Task to complete | How many lines in the records below contain the string "from"? Reply with the number alone.

----------------

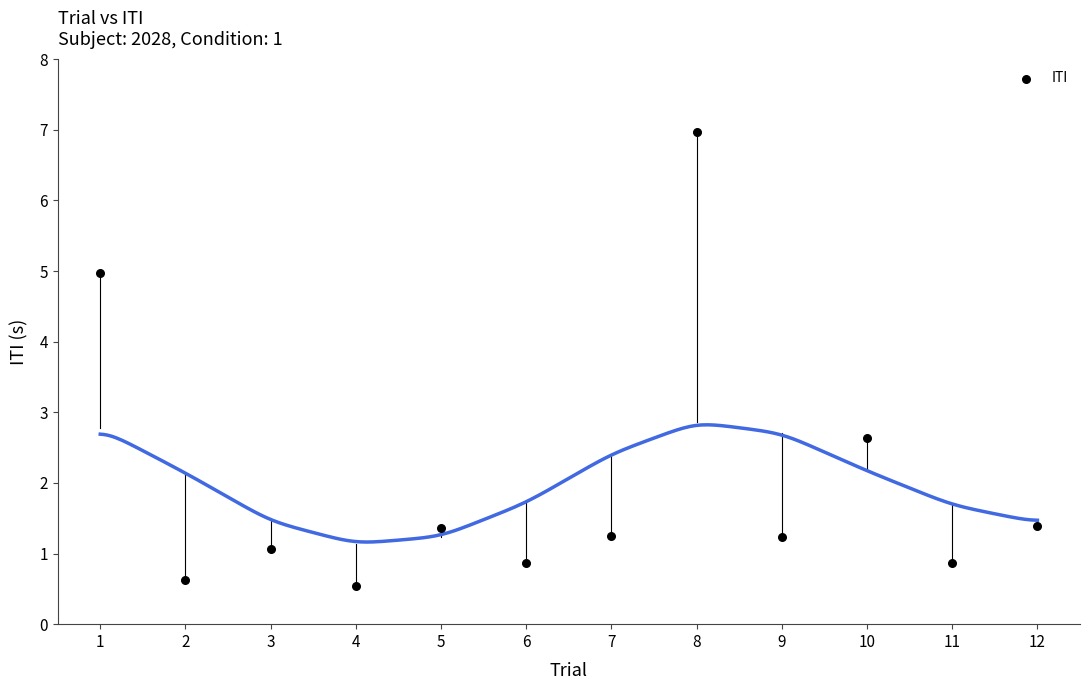

What Y value in the scatter plot is closest to 3?

2.6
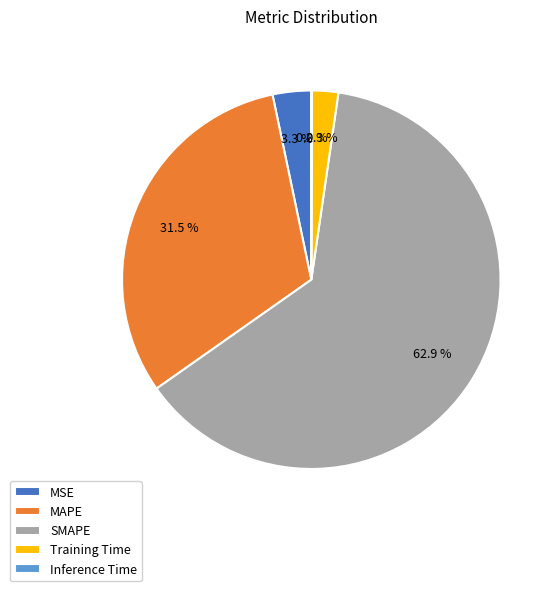

Which slice represents more than half of the pie?

SMAPE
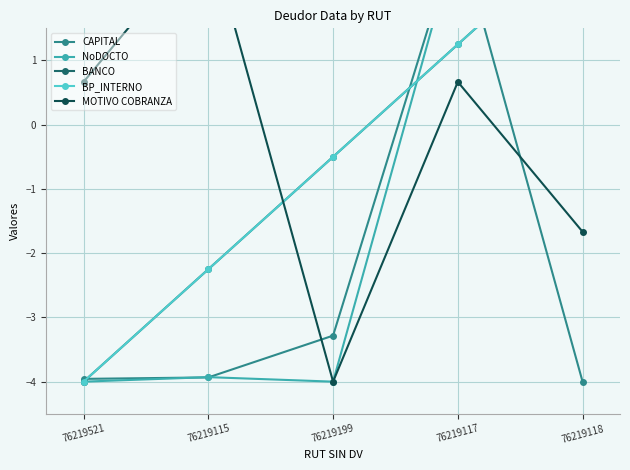

What position from the left is 76219117?

4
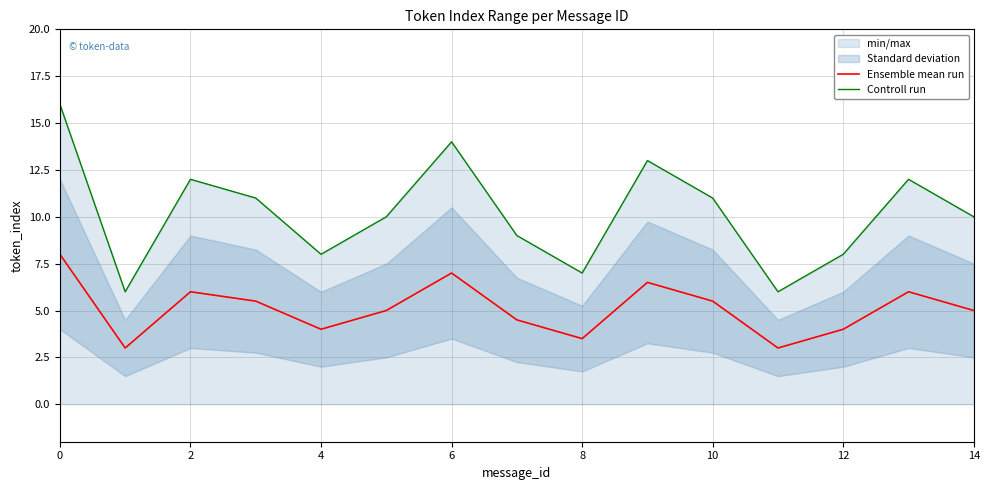

Is the value of Ensemble mean run at 0 greater than the value of Controll run at 8?

Yes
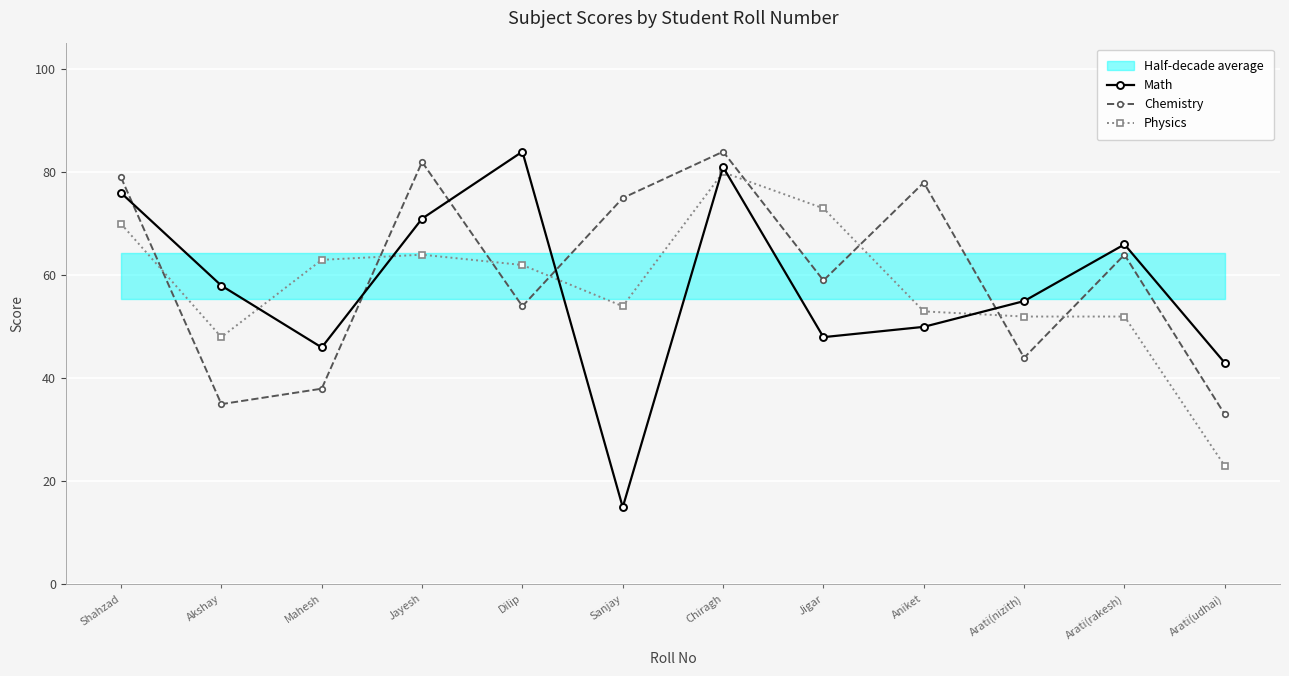

How many times do Math and Physics cross each other?

6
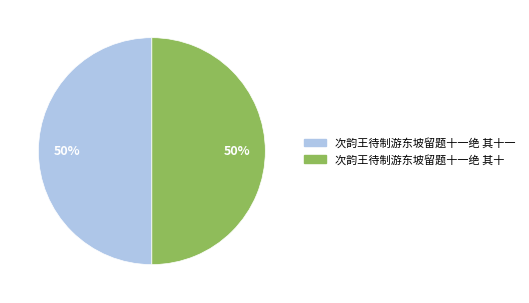

Count the number of slices in the pie.

2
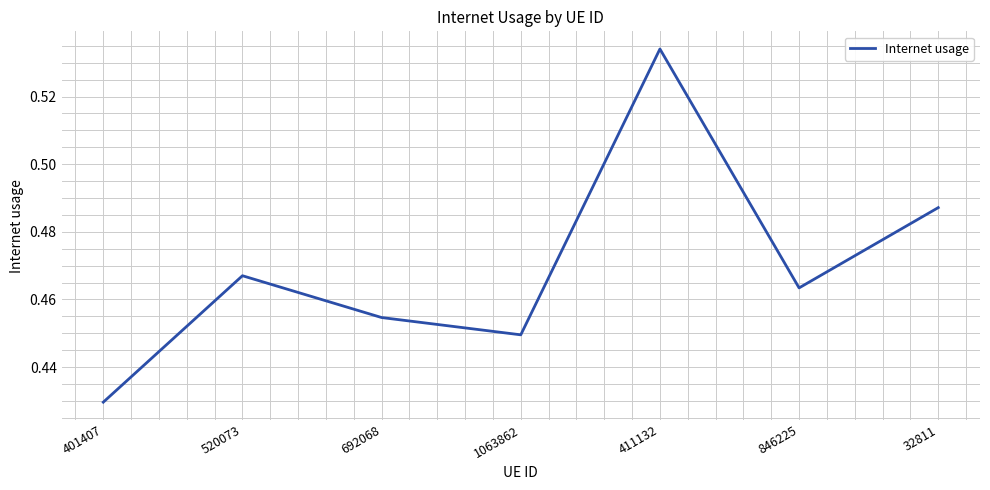

What is the difference between the maximum and minimum values?

0.1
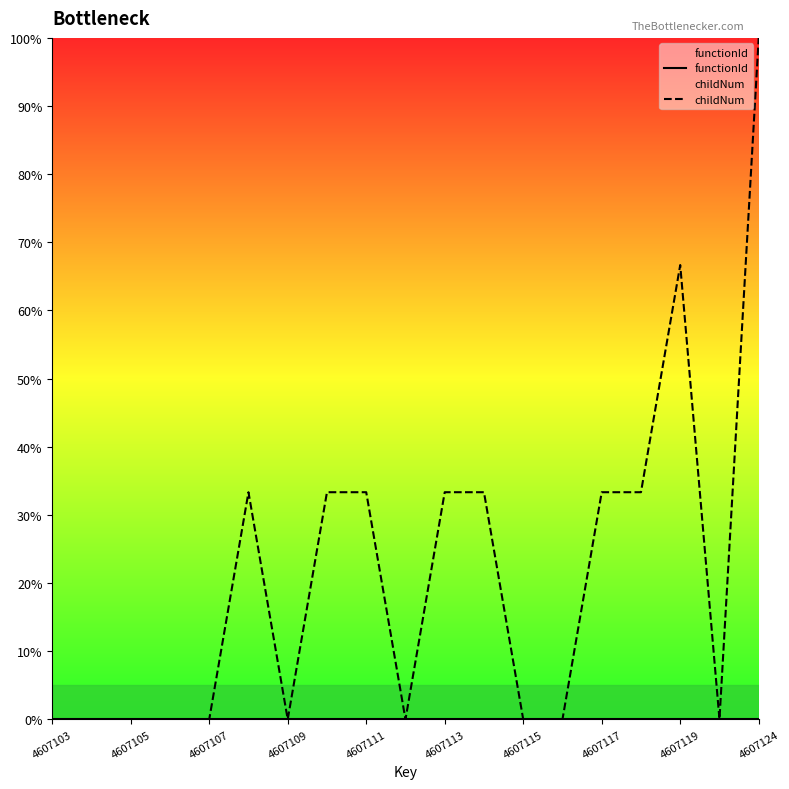

What are all the series names shown in the legend?

functionId, childNum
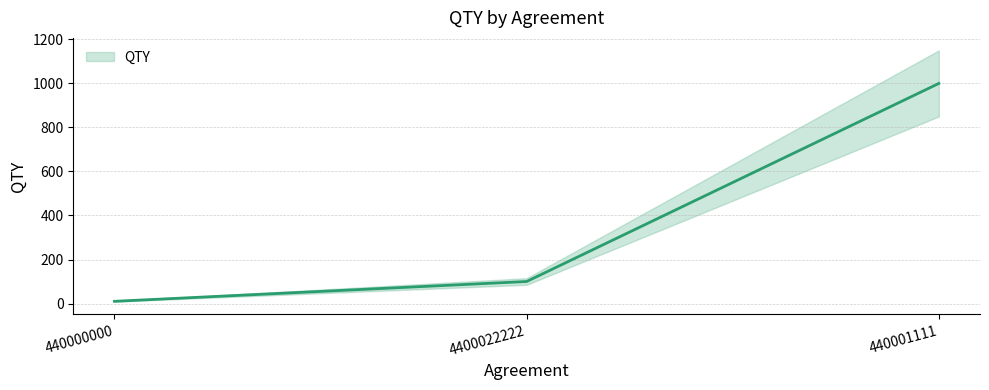

What position from the right is 4400022222?

2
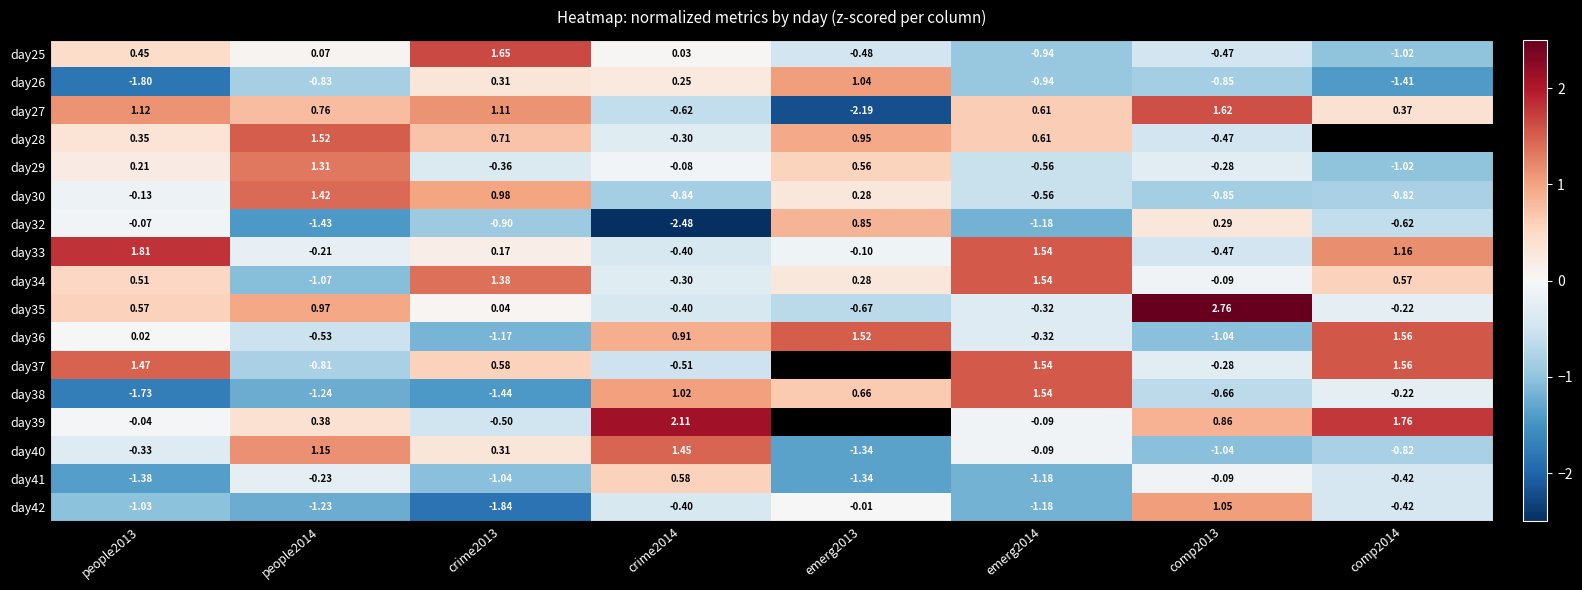

Is the value of day37 at comp2014 greater than the value of day40 at comp2013?

Yes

----------------

Result of the task | 2